The index is a JSON file which contains the structure of a directory. This is needed since there is no consistent way to enumerate the entries in a directory with the fetch API. You can generate this index by using the make-index script. A full command looks like this: npx -p @zenfs/core make-index <directory> -o <output.json>. You can use --help to print all of the options along with a short description.

Does that answer your question?

hawav commented 4 months ago

@james-pre Thank you for the detailed explanation! I've tried configuring ZenFS with the Fetch backend using the provided instructions. and it worked successfully for fetching files asynchronously.
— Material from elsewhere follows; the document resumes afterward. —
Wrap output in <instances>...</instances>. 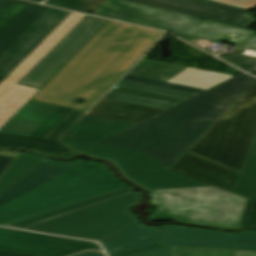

Here's how I did it:

Steps to Set Up:

  1. I created a file in my directory:
echo "Hello ZenFS!" > test.txt
  1. I generated the index file using the make-index script provided by ZenFS:
npx -p @zenfs/core make-index . -o index.json
  1. I started an HTTP file server using serve:
serve . -p 8080 --cors

Configuration:

I configured ZenFS to use the Fetch backend by executing the following code:

import * as zenfs from '@zenfs/core'

await zenfs.configure({
    backend: zenfs.Fetch,
    baseUrl: '//localhost:8080',
    index: '//localhost:8080/index.json'
});

Asynchronous File Fetching:

After configuring ZenFS, I was able to use the readFile function to fetch files from the remote server!

// file content should be able print to console
zenfs.readFile('test.txt', (e, content) => console.log(content?.toString()));

Synchronous File Fetching Problem:

However, I found that readFileSync version does not seems to work as expected:

console.log(zenfs.readFileSync('test.txt'));
// Error: ENOENT: No such file or directory, '/test.txt'

Even though the file exists at the remote location, readFileSync is throwing an ENOENT error, indicating that it cannot find the file.

I've opened an issue about this problem at #61. Please take a look when you have the time.